Comment from: CF, 75 or over Female (Caregiver) Published: September 10

My Mother has HCD. She was diagnosed at 50 but we had known for 5-10 years because of some OCD things at the time. She retired at 63 and has had a nice retirement. My sister let her sit in a wheelchair so by 68 she was almost wheelchair bound. At 72 she went to 24/7 sleeping due to lack of her caregiver not visiting her but once a month. At 74 she moved down here to a nursing home who take really good care of her. Mother is up all day now. She is my supervisor as we plant flowers outside and water. She really enjoys it. Recently she is slowing down in speech and movement and I am wanting to learn about how I can help her stave off her slowing movements if not increase her speed. I never act like I know what she says if I don't. What she has to say is very important. We have had a lot of fun this past 2 years while she has been here. My husband is wonderful with her and enjoys sports T.V. with her. My son and his wife sing opera for Momma and her friends and visit when they can. My other son & his wife bless TNC with Momma's great granddaughter "visiting" Momma and her friends about every week. She is so blessed by those who love her and remember what she has been in their lives. I hope and pray to have the opportunity to "love her all the way out".

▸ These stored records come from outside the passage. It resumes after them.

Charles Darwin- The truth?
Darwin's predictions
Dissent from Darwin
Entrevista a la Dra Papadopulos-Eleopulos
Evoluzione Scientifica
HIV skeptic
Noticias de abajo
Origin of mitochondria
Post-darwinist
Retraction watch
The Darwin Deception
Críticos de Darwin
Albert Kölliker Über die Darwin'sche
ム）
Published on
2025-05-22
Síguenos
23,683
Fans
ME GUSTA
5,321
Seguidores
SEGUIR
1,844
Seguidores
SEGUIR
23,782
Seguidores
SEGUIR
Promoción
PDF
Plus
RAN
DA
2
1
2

Comment from: doglover, 45-54 Male (Caregiver) Published: September 10

My husband was diagnosed with Huntington disease in 2007, although I have been seeing signs of the disease for at least seven years prior to that. He was 45 years old when diagnosed. We also didn't know it was in the family due to his father refusing to see a doctor for his unusual behaviors, moods, and movements until 2006. Most concerning is my husband's change of behavior -- anger -- directed at me and my side of the family. He gets belligerent and physical, and I don't know what to do. He's on medication -- Seroquel and Zoloft -- to help and is followed closely by our doctor. We feel (me and our children and family) that we walk on eggshells most of the time, not knowing when we might say something that sets him off. It's very hard. We really don't know what to do to "keep the peace." Apathy is another challenging area -- he only does the things he wants to do -- which isn't much. He sits around the house a lot or helps another relative but does very little around our house. The obsessive compulsivity displayed is troublesome as well. He will get on an idea/action and it will be very hard to get him to get off the idea or action.

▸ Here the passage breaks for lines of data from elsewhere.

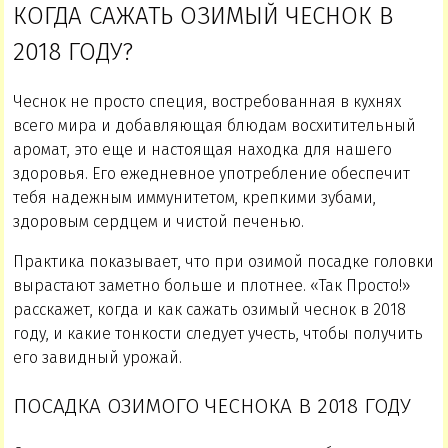
КОГДА САЖАТЬ ОЗИМЫЙ ЧЕСНОК В
2018 ГОДУ?
Чеснок не просто специя, востребованная в кухнях
всего мира и добавляющая блюдам восхитительный
аромат, это еще и настоящая находка для нашего
здоровья. Его ежедневное употребление обеспечит
тебя надежным иммунитетом, крепкими зубами,
здоровым сердцем и чистой печенью.
Практика показывает, что при озимой посадке головки
вырастают заметно больше и плотнее. «Так Просто!»
расскажет, когда и как сажать озимый чеснок в 2018
году, и какие тонкости следует учесть, чтобы получить
его завидный урожай.
ПОСАДКА ОЗИМОГО ЧЕСНОКА В 2018 ГОДУ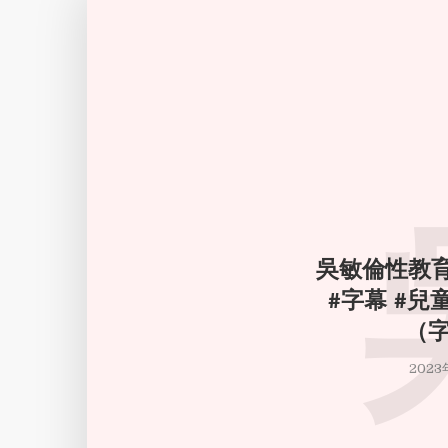
吳敏倫性教育
#字幕 #兒
（
2023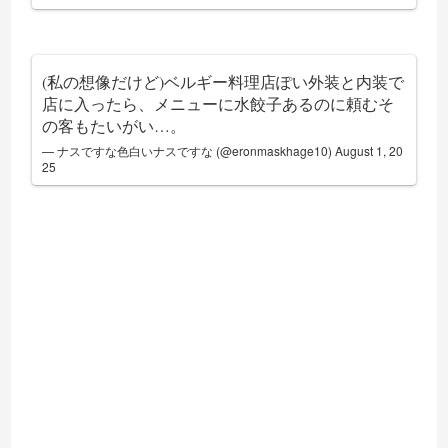
(私の想像だけど)ベルギー料理店ぽい外装と内装で
店に入ったら、メニューに水餃子あるのに頼むそ
の客もたいがい…。
— ナスですな色白いナスですな (@eronmaskhage10)
August 1, 20
25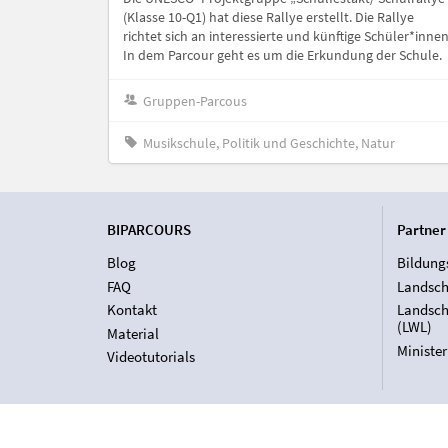
(Klasse 10-Q1) hat diese Rallye erstellt. Die Rallye
richtet sich an interessierte und künftige Schüler*innen
In dem Parcour geht es um die Erkundung der Schule.
Gruppen-Parcous
Musikschule, Politik und Geschichte, Natur
BIPARCOURS
Partner
Blog
Bildung
FAQ
Landsch
Kontakt
Landsch
(LWL)
Material
Ministe
Videotutorials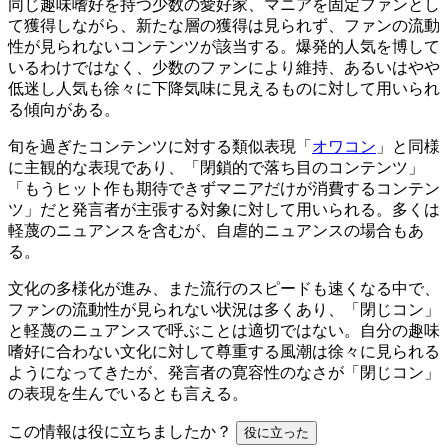
同じ趣味嗜好を持つ少数の愛好家、マニアを固定ファンとし
て獲得しながら、新たな層の獲得は見られず、ファンの流動
性が見られないコンテンツが該当する。爆発的人気を博して
いるわけではなく、少数のファンにより維持、あるいはやや
低迷し人気も徐々に下降気味に見えるものに対して用いられ
る傾向がある。
旬を過ぎたコンテンツに対する類似表現「
オワコン
」と同様
に主観的な表現であり、「閉鎖的で落ち目のコンテンツ」
「もうヒット作も期待できずマニアだけが消費するコンテン
ツ」だと発言者が主張する対象に対して用いられる。多くは
軽蔑のニュアンスを含むが、自虐的ニュアンスの場合もあ
る。
文化の多様化が進み、また流行のスピードも速くなる中で、
ファンの流動性が見られない状況は多くあり、「閉じコン」
と軽蔑のニュアンスで呼ぶことは適切ではない。自分の趣味
嗜好に合わない文化に対して尊重する風潮は徐々に見られる
ようになってきたが、発言者の寛容性のなさが「閉じコン」
の表現を生んでいるとも言える。
この情報は役に立ちましたか？
役に立った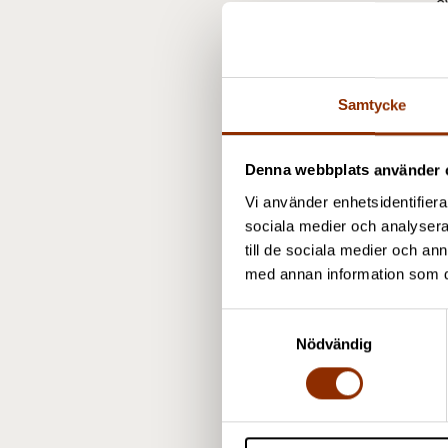
a
P
Samtycke
Denna webbplats använder 
S
Vi använder enhetsidentifierar
+
sociala medier och analysera 
till de sociala medier och a
s
med annan information som du 
P
S
Nödvändig
a
m
t
y
A
c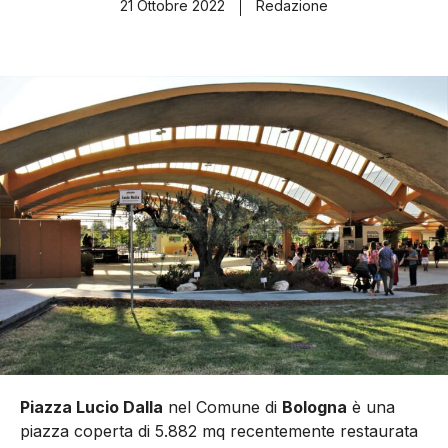
21 Ottobre 2022
Redazione
Piazza Lucio Dalla
nel Comune di
Bologna
è una
piazza coperta di 5.882 mq recentemente restaurata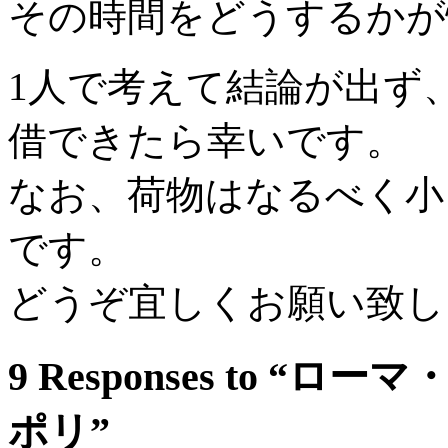
その時間をどうするかが
1人で考えて結論が出ず
借できたら幸いです。
なお、荷物はなるべく小
です。
どうぞ宜しくお願い致し
9 Responses to 
ポリ”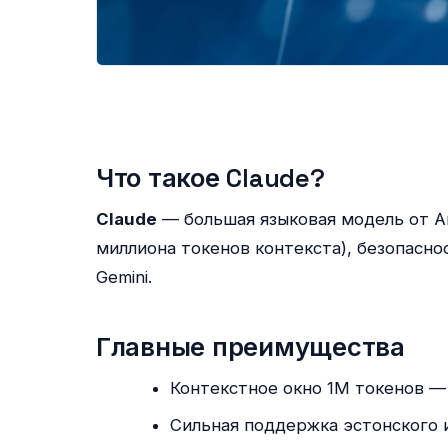
Что такое Claude?
Claude
— большая языковая модель от An
миллиона токенов контекста), безопасно
Gemini.
Главные преимущества
Контекстное окно 1M токенов —
Сильная поддержка эстонского и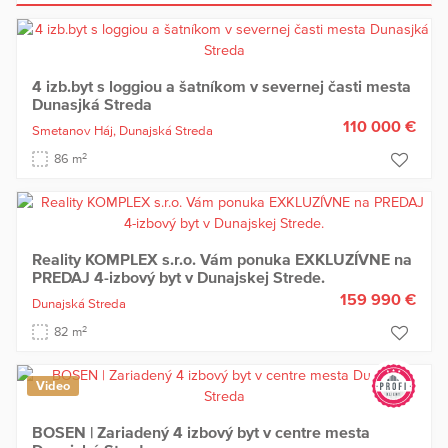
4 izb.byt s loggiou a šatníkom v severnej časti mesta
Dunasjká Streda
110 000 €
Smetanov Háj,
Dunajská Streda
2
86 m
Reality KOMPLEX s.r.o. Vám ponuka EXKLUZÍVNE na
PREDAJ 4-izbový byt v Dunajskej Strede.
159 990 €
Dunajská Streda
2
82 m
Video
BOSEN | Zariadený 4 izbový byt v centre mesta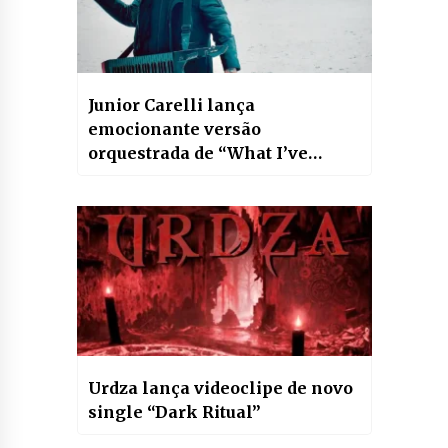
Junior Carelli lança
emocionante versão
orquestrada de “What I’ve
Done” do Linkin Park
Urdza lança videoclipe de novo
single “Dark Ritual”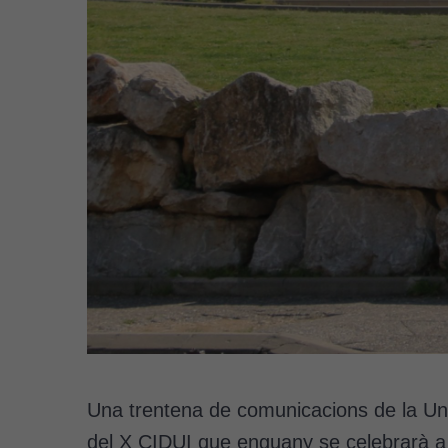
Una trentena de comunicacions de la Uni
del X CIDUI que enguany se celebrarà a 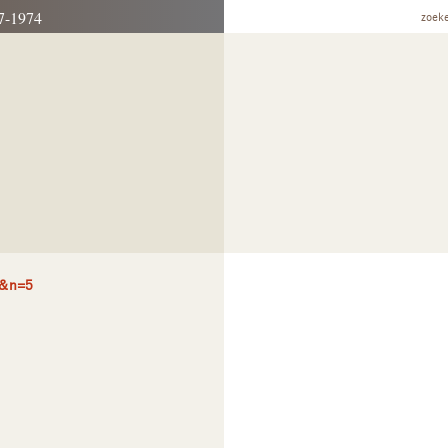
7-1974
zoek
5&n=5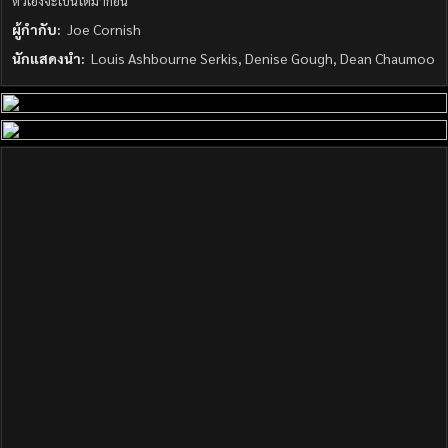
ตัวเองจะเป็นได้มาก่อน
ผู้กำกับ:
Joe Cornish
นักแสดงนำ:
Louis Ashbourne Serkis, Denise Gough, Dean Chaumoo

Comment from: Drdave, 55-64 Female (Caregiver) Published: July 21

My wife has HD as do her 3 siblings, her father had HD but I was not aware of this when we were married. My wife initially showed a degree of OCD but now is a perpetual liar with violence and causing much upset both at work and with the extended family. I would like to end our marriage but am old fashioned and soft so put up with the abuse. I still work as a doctor but don't know for how long. I put up with a lot. The behavioural problems, paranoia and violence are particularly difficult to manage despite excellent support from both psychiatrist and neurologist. A recent holiday was disastrous with her locking me out of the hotel room and again on our return home. She has limited insight into the effect on me. I do not envisage going on holiday with her again and, although we have some invites to a wedding and work related events I am reluctant to take her because of the behavioural problems. She has accused me of all sorts with no foundation and is seen by my family as a 'nutter' they are tolerant as I have explained about the disease but again it further limits our social circle.